I must acknowledge that if I want to stay at a certain weight I need to follow same food choices that I made during my loss!!!
still, at the start of this thread origin I was at 129 (I think) so the trend is down...
how is everyone else doing?
Last edited by kittycat40; 05-12-2010 at 09:28 AM.
KC, I'm not doing well. A foray into primal eating really rocked the boat for me and I'm finding it hard to steer a WL course. The waters are choppy and the flotsam and jetsam are toxic. May as well call it junksam. Add to this that I'm cold much of the time. New snow on the mountains ...
Bit of moaning for you there.
My main focus is sleep, then exercise, then food. I know that food makes the difference but sleep and exercise prepare the soil, as it were.
kittycat, glad you liked the vids while recovering! I like this thought: "I must acknowledge that if I want to stay at a certain weight I need to follow same food choices that I made during my loss!!!"
Uhhh yeah... I need to remind myself of that as well. I'm going the wrong way on the scale!
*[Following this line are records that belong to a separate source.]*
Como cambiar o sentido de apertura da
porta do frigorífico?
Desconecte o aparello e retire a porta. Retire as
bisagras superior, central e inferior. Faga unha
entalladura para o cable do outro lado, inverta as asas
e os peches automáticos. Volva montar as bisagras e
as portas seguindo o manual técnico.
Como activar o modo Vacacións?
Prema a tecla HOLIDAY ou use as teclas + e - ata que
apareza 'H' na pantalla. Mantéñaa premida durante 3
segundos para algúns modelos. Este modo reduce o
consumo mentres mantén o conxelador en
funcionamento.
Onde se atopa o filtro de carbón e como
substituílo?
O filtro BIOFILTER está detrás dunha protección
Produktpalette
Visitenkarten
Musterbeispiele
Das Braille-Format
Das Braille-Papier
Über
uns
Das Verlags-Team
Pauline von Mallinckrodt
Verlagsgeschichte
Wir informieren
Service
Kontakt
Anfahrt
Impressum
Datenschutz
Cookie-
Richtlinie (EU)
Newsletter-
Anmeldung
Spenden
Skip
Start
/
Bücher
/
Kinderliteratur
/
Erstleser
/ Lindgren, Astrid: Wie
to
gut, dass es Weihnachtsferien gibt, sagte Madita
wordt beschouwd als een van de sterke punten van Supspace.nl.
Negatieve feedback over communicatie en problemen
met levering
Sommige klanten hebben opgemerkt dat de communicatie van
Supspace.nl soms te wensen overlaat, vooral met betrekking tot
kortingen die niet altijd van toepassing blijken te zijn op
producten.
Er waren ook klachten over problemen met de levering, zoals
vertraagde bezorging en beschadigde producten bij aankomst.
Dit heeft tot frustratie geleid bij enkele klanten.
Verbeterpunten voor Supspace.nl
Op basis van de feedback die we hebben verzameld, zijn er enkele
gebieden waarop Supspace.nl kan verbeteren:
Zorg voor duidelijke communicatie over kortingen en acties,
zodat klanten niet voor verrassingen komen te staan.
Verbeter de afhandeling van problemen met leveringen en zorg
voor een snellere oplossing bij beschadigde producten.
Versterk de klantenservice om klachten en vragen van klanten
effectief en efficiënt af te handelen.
Kitty, trust me, I'm no nutritional saint either. But I'm being accountable, even if it's ugly....it was very hard to come clean with my baklava and nutty bar last night....
SB, are you having the kind of, um, flotsam and jetsam that I had on my primal foray? I still like the concept, but my body rebelled. I've had a few grain free days since, but I still incorporated beans and/or sweet potatoes. Sleep is really important, that's for sure!
FP, I've always found it hard to drop pounds when actively training for a half. In fact, my lean mass goes down and my body fat % goes up, although the scale stays the same.
Thanks midwife and Shannon. I had a suspicion that this would happen. I bounce around a lot, not really gaining significantly but I'll get down to my low weight of 132 and bounce right back up. I'll be glad when the HM is over so I can make another push to get some pounds off. I just find it impossible to eat like I used to without starving.